If you sneeze or cough during the encounter, turn away and cover your mouth. Maintain the 7-meter minimum distance (though gorillas sometimes approach closer — if they come to you, stay still).
After the Trek
14. The Certificate Photo Is Free
At park headquarters afterward, you'll receive a gorilla trekking certificate and a group photo. Both are included in your permit. Some operators charge for additional photos — the official one is free.
15. Tip Your Guide and Trackers
Guides and trackers make the experience. Standard tip: $20-40 per person to the lead guide, $10-20 split among the trackers and porters.
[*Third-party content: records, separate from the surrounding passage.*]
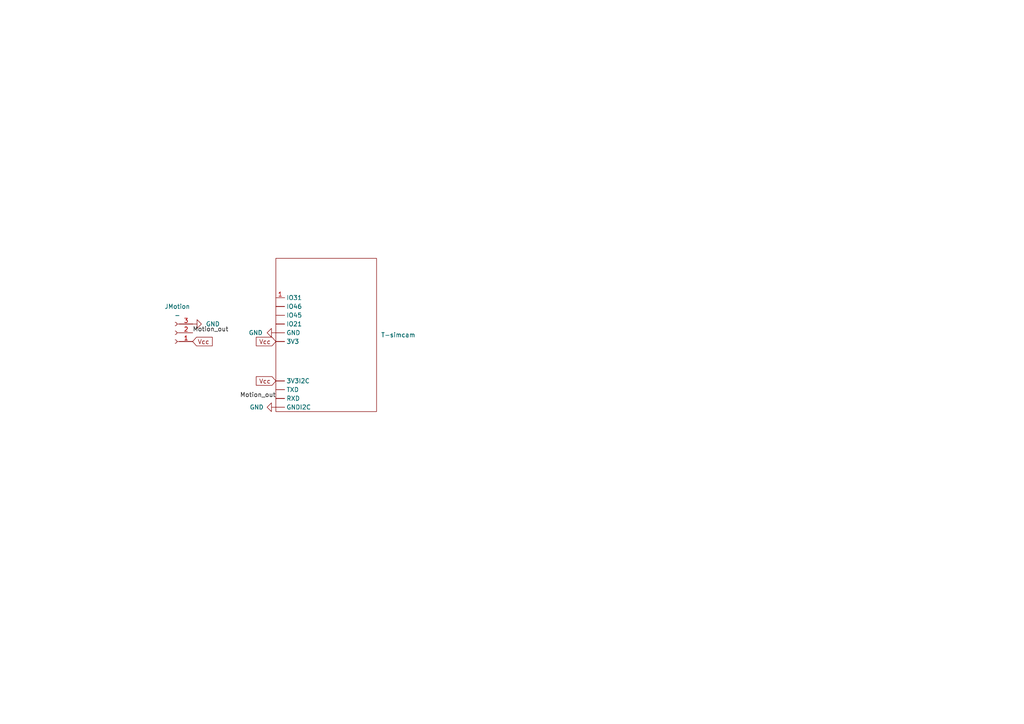
<source format=kicad_sch>
(kicad_sch (version 20211123) (generator eeschema)

  (uuid 698e67b2-1716-47d1-b890-1fc269ee7f46)

  (paper "A4")

  


  (label "Motion_out" (at 80.01 115.57 180)
    (effects (font (size 1.27 1.27)) (justify right bottom))
    (uuid 35740ff0-2f35-402d-a200-6e59c0de31ca)
  )
  (label "Motion_out" (at 55.88 96.52 0)
    (effects (font (size 1.27 1.27)) (justify left bottom))
    (uuid b255798e-f81f-4af2-9f53-609dc5cc1e04)
  )

  (global_label "Vcc" (shape input) (at 55.88 99.06 0) (fields_autoplaced)
    (effects (font (size 1.27 1.27)) (justify left))
    (uuid 12fa1081-6f8a-4798-b81c-aac7d14093c8)
    (property "Intersheet References" "${INTERSHEET_REFS}" (id 0) (at 61.4699 98.9806 0)
      (effects (font (size 1.27 1.27)) (justify left) hide)
    )
  )
  (global_label "Vcc" (shape input) (at 80.01 99.06 180) (fields_autoplaced)
    (effects (font (size 1.27 1.27)) (justify right))
    (uuid 6370b38a-4398-4482-90ef-c1f59d1f94ed)
    (property "Intersheet References" "${INTERSHEET_REFS}" (id 0) (at 74.4201 99.1394 0)
      (effects (font (size 1.27 1.27)) (justify right) hide)
    )
  )
  (global_label "Vcc" (shape input) (at 80.01 110.49 180) (fields_autoplaced)
    (effects (font (size 1.27 1.27)) (justify right))
    (uuid 69107d0c-a3d4-4071-bde4-8b985a48ad40)
    (property "Intersheet References" "${INTERSHEET_REFS}" (id 0) (at 74.4201 110.5694 0)
      (effects (font (size 1.27 1.27)) (justify right) hide)
    )
  )

  (symbol (lib_id "power:GND") (at 55.88 93.98 90) (unit 1)
    (in_bom yes) (on_board yes) (fields_autoplaced)
    (uuid 04fa8928-487a-4899-8bed-f2fe3b8989a5)
    (property "Reference" "#PWR?" (id 0) (at 62.23 93.98 0)
      (effects (font (size 1.27 1.27)) hide)
    )
    (property "Value" "GND" (id 1) (at 59.69 93.9799 90)
      (effects (font (size 1.27 1.27)) (justify right))
    )
    (property "Footprint" "" (id 2) (at 55.88 93.98 0)
      (effects (font (size 1.27 1.27)) hide)
    )
    (property "Datasheet" "" (id 3) (at 55.88 93.98 0)
      (effects (font (size 1.27 1.27)) hide)
    )
    (pin "1" (uuid 068743bf-d404-476e-b97b-3a7ebc8396c8))
  )

  (symbol (lib_id "Connector:Conn_01x03_Female") (at 50.8 96.52 180) (unit 1)
    (in_bom yes) (on_board yes) (fields_autoplaced)
    (uuid 2d2a85c4-7630-4529-85e2-4cd3b9d44e07)
    (property "Reference" "JMotion" (id 0) (at 51.435 88.9 0))
    (property "Value" "-" (id 1) (at 51.435 91.44 0))
    (property "Footprint" "" (id 2) (at 50.8 96.52 0)
      (effects (font (size 1.27 1.27)) hide)
    )
    (property "Datasheet" "~" (id 3) (at 50.8 96.52 0)
      (effects (font (size 1.27 1.27)) hide)
    )
    (pin "1" (uuid d8aeda6a-1566-4c83-beb8-58505a624c6d))
    (pin "2" (uuid 98ce131c-f332-4d34-9d85-8b521ff5440e))
    (pin "3" (uuid cf6117eb-a394-435d-8357-30fe49d62856))
  )

  (symbol (lib_id "power:GND") (at 80.01 118.11 270) (unit 1)
    (in_bom yes) (on_board yes)
    (uuid 7b5356d1-6a26-434d-a4c8-a034c3b4dbe6)
    (property "Reference" "#PWR?" (id 0) (at 73.66 118.11 0)
      (effects (font (size 1.27 1.27)) hide)
    )
    (property "Value" "GND" (id 1) (at 72.39 118.11 90)
      (effects (font (size 1.27 1.27)) (justify left))
    )
    (property "Footprint" "" (id 2) (at 80.01 118.11 0)
      (effects (font (size 1.27 1.27)) hide)
    )
    (property "Datasheet" "" (id 3) (at 80.01 118.11 0)
      (effects (font (size 1.27 1.27)) hide)
    )
    (pin "1" (uuid 50338f5f-fd50-45d6-90fa-274360fc1ec7))
  )

  (symbol (lib_id "power:GND") (at 80.01 96.52 270) (unit 1)
    (in_bom yes) (on_board yes) (fields_autoplaced)
    (uuid b3580026-5c84-4e69-9317-c080bdf5f0f9)
    (property "Reference" "#PWR?" (id 0) (at 73.66 96.52 0)
      (effects (font (size 1.27 1.27)) hide)
    )
    (property "Value" "GND" (id 1) (at 76.2 96.5199 90)
      (effects (font (size 1.27 1.27)) (justify right))
    )
    (property "Footprint" "" (id 2) (at 80.01 96.52 0)
      (effects (font (size 1.27 1.27)) hide)
    )
    (property "Datasheet" "" (id 3) (at 80.01 96.52 0)
      (effects (font (size 1.27 1.27)) hide)
    )
    (pin "1" (uuid 5c3daa86-5670-403d-8f02-bd32aa144358))
  )

  (symbol (lib_id "LilyGo:T-simcam") (at 93.98 68.58 0) (unit 1)
    (in_bom yes) (on_board yes) (fields_autoplaced)
    (uuid fec4527b-0ced-4d6e-b146-aec9846593b1)
    (property "Reference" "U?" (id 0) (at 110.49 95.8849 0)
      (effects (font (size 1.27 1.27)) (justify left) hide)
    )
    (property "Value" "T-simcam" (id 1) (at 110.49 97.1549 0)
      (effects (font (size 1.27 1.27)) (justify left))
    )
    (property "Footprint" "" (id 2) (at 93.98 68.58 0)
      (effects (font (size 1.27 1.27)) hide)
    )
    (property "Datasheet" "" (id 3) (at 93.98 68.58 0)
      (effects (font (size 1.27 1.27)) hide)
    )
    (pin "" (uuid b802bbde-545e-4ded-a861-fe70faf3c25b))
    (pin "" (uuid b802bbde-545e-4ded-a861-fe70faf3c25b))
    (pin "" (uuid b802bbde-545e-4ded-a861-fe70faf3c25b))
    (pin "" (uuid b802bbde-545e-4ded-a861-fe70faf3c25b))
    (pin "" (uuid b802bbde-545e-4ded-a861-fe70faf3c25b))
    (pin "" (uuid b802bbde-545e-4ded-a861-fe70faf3c25b))
    (pin "" (uuid b802bbde-545e-4ded-a861-fe70faf3c25b))
    (pin "" (uuid b802bbde-545e-4ded-a861-fe70faf3c25b))
    (pin "" (uuid b802bbde-545e-4ded-a861-fe70faf3c25b))
    (pin "1" (uuid c19248df-cc06-45b8-b016-ff500de3a762))
  )
)

</source>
The trackers wake at 4AM to locate the gorillas before your group arrives. Their skill is extraordinary — they follow gorilla trails through dense forest that looks identical in every direction.
The Practical Details
Item
Cost
Gorilla permit
$1,500 USD
Porter
RWF 20,000 (~$17)
Gaiter rental
RWF 5,000 (~$4)
Walking stick rental
RWF 2,000 (~$1.70)
Guide tip
$20-40
Tracker tip
$10-20 (group)
Hotel near park (mid-range)
$80-200/night
Hotel near park (luxury)
$500-2,000/night
The $1,500 permit funds gorilla conservation, community development, and anti-poaching patrols. It's expensive because it works — Rwanda's mountain gorilla population has grown from 620 in 2005 to over 1,000 today.
That hour in the forest isn't just a wildlife encounter. It's proof that conservation economics can pull a species back from extinction.
Bring the gloves. Hire the porter. Put the camera down for 10 minutes.